After that, my dad worked for Coke as a truck driver.  He also worked at the airport fixing airplanes.  Then eventually he became a local truck driver, which he was for around 40 years, working 80 hours a week.  I have no idea why my dad felt he needed to work that much, I am assuming my mother pushed him to it, so she could stay home with their child (they adopted me back in the late 70's) after a stillbirth/miscarriage.

My father would get up at 4 am or earlier for work, come home at 6pm or later.  I hardly saw him.  When I did, he was drunk most of the time, esp. on the weekends.  Where was this man who pledged his love in love letters, written songs and poems?  Where was this young kid who was a "riot" in Latin class (which is what I learned recently from a yearbook that was given to me by a family member), who made these other kids' lives worth coming to school every single day?  School probably was his ONLY outlet for fun growing up. 

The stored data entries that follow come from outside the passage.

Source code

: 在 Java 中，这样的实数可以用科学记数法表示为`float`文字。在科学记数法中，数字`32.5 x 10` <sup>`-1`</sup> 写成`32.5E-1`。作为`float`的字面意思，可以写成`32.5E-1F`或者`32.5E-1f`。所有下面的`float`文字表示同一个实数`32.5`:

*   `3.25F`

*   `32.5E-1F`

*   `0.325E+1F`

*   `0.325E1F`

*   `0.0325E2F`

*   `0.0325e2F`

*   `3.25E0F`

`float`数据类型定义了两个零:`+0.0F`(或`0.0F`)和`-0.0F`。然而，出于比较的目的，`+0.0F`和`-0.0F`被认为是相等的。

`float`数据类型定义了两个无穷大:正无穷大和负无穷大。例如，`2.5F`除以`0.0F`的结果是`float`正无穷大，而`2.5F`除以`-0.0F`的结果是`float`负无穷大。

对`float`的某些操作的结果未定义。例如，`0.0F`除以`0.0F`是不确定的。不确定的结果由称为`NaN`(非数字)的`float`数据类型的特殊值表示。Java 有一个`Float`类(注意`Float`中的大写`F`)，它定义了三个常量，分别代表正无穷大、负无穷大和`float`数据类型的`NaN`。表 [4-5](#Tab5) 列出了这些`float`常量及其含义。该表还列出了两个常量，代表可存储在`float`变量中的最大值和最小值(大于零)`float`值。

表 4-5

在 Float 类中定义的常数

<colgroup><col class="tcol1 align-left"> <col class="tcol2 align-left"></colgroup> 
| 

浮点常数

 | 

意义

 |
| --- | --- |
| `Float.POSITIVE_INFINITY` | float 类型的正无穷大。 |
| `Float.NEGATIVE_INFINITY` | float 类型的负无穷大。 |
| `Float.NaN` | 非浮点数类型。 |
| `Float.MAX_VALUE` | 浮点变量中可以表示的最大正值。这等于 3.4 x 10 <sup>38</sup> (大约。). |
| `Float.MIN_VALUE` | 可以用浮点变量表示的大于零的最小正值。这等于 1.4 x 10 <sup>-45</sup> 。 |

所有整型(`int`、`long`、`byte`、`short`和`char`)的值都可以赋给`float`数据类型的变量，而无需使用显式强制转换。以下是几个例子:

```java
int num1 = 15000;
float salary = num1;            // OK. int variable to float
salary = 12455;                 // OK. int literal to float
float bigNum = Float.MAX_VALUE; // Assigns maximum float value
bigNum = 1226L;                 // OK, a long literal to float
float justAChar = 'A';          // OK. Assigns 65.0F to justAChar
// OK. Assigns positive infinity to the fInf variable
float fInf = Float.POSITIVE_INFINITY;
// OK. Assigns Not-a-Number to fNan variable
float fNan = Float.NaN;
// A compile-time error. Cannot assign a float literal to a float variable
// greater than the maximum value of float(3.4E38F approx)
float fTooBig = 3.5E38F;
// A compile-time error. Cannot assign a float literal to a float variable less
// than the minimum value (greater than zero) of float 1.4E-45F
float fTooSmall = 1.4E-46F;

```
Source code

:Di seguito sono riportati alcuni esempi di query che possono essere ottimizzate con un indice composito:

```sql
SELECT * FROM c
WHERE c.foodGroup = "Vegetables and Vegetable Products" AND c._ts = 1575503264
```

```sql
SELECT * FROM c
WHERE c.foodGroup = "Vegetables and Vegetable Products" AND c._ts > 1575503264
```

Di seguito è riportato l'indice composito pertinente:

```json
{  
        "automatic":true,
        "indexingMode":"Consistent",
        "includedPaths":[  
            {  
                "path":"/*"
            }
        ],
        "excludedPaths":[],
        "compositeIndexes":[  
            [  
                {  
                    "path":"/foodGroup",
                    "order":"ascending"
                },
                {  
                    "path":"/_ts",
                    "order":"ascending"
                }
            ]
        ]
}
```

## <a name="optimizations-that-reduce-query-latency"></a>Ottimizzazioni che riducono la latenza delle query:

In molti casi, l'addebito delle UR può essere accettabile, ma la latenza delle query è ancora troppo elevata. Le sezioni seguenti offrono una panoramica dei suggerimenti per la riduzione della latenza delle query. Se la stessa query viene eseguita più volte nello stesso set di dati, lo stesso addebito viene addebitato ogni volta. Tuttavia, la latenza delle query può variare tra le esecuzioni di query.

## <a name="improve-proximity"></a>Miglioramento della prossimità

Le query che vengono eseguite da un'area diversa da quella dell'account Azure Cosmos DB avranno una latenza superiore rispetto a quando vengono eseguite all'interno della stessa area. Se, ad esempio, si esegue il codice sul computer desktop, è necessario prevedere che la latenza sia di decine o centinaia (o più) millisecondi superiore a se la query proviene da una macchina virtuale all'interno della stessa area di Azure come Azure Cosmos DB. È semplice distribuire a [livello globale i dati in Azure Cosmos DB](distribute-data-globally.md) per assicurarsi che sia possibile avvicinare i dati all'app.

A happy, go lucky kid, could have stayed a happy go lucky adult, had he only found the right woman to be with.  A non-abusive woman who loved him more than she loved herself.  Instead, he married a woman who ONLY loved herself (or actually, she loved nobody, not even herself).  In every aspect of the idea except literally, he married his mother.


I imagine what his life would had been like had he just been with another woman.  He could have kept up with his music (he was a wonderful and talented musician, who, when I was growing up, only played when he was wasted, BUT was in a very popular band in high school, and was friends with a very globally popular band at that time-before they were famous), and he could have had a job he loved.  He could had been happy.  He may have never started drinking (he grew up from age 17 on being around my mother's Swedish family who drank like they were Irish, so it was all he saw--deal with your problems by drinking them away!).  He may still had gotten stomach cancer (though I doubt it, as I really blame the drinking that caused his acid reflux which in return, caused his cancer), but at least he have died with less regret.  Sure, he'd still have regret, we all do, but he beat my mother regularly when drunk and mentally tormented me and I can't say you'd have much more regret than that, other than murdering people.  He wasted his life, and he knew it, which caused him to have copious amounts of depression his entire adult life.  Being drunk was the ONLY way to combat that and feel semi-normal.

On the flipside, we could say that he may still have had depression....he may still had found his way to the beer can, and he may still have been abusive to a good woman, rather than to a woman who was more abusive right back to him.  So who knows?

But I still feel for him.  And I still can't imagine the things I don't know about (like what else went on in his life that I don't know about).  I know he didn't deserve this life.  He deserved better.  Not that abusing us was okay, it wasn't.  But I can see the pattern that caused it.  And he didn't deserve to subjected to that way of life and biology that caused him to be who and what he was.

I am going to look up his family.  Check out his adoption records, find his brothers and sisters.  I want to know my dad.  Even the parts of him he never knew.  He was never okay with being adopted, but I am.  And I am okay with him.  We are okay.  He's been dead 15 years (it feels like 5 at times, and other times it feels like forever, another lifetime ago) and now I think I'd like to look up his family and know where he came from.  Maybe I'll find answers to why he was the way he was?  Maybe I won't.  Doesn't matter.  To know is to understand and I am more about understanding people than to hate them.

One day I'll look to understand my mother.  But for now, I'll start with my dad.  And that's enough.


So, had my father escaped the abuse?  I would have never known him.  My kids would not be alive today.  So I have a lot to thank his existence for.  But it's still not fair.  The only fair thing is that he existed at all.  Because of him, I am who I am today.  Some good.  Some bad.  But aren't we all?